The two countries signed agreements to collaborate on polar research and, in a speech to the Indian diaspora in Moscow, Modi also announced the opening of new consulates in Kazan and Yekaterinburg to enhance ties between the two peoples.

“India and Russia are walking shoulder-and-shoulder and infusing new energy into global prosperity,” Modi said in his speech. “Any mention of Russia reminds every Indian of an ally that has been with us through good times and bad, as a trusted friend of India.”

Modi’s trip to Moscow, coming less than a month after he was sworn in for a third term, broke with the Indian tradition of prime ministers visiting South Asian neighbors first after an election. But it demonstrated Modi’s global aspirations and gave him a chance to show Putin that India has not lost its autonomy even though it is receiving new investments, technologies and weaponry from the Biden administration, Indian analysts say.

“The decision to go early in the term is a signal that India remains invested in the Russia relationship — that is part and parcel of India’s foreign policy, cutting across party lines,” said Pankaj Saran, a former Indian ambassador to Russia and deputy national security adviser who continues to advise the Indian government.

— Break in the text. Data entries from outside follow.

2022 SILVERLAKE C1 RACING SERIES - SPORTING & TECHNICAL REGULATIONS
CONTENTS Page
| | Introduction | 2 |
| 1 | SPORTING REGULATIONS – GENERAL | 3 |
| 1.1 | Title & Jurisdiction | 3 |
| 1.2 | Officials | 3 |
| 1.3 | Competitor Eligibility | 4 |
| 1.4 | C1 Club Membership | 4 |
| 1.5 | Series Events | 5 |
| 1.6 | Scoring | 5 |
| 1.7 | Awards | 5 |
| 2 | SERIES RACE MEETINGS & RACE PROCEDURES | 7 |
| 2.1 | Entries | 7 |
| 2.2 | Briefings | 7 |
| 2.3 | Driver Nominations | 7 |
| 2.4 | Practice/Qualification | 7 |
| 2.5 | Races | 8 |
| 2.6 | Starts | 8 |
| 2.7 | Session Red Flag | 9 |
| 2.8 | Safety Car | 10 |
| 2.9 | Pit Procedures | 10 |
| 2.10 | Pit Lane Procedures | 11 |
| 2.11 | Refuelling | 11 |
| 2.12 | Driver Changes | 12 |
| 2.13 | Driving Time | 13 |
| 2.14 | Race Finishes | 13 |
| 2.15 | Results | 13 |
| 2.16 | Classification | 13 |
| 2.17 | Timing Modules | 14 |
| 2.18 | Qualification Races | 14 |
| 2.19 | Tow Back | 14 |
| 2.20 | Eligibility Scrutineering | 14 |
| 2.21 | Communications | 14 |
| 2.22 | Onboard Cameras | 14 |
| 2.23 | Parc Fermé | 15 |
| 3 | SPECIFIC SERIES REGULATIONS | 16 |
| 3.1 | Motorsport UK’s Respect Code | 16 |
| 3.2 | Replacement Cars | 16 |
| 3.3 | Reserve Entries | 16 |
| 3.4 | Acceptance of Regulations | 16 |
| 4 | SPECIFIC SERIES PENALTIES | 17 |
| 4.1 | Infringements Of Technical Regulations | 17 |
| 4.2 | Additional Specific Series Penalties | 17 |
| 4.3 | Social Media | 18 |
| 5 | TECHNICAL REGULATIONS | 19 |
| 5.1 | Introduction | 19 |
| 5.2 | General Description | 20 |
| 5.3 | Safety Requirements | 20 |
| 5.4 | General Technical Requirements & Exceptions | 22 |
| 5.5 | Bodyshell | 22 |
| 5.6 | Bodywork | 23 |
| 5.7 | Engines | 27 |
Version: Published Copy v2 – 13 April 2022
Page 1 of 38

Even though the India-Russia relationship was cemented during the Cold War, the energy and defense ties between Russia and India — the world’s largest weapons buyer and the No. 3 importer of oil — have continued to thrive. Indian imports of Russian crude rose from $2.5 billion in 2021, before the invasion of Ukraine, to $46.5 billion in 2023, according to Indian Commerce Ministry data. Last year, only China purchased more Russian crude.

And while U.S. officials have publicly and privately urged India to wean itself off Russian weapons, the Russian state-owned arms giant Rostec announced last week that it would manufacture armor-piercing tank rounds inside India to supply India’s army.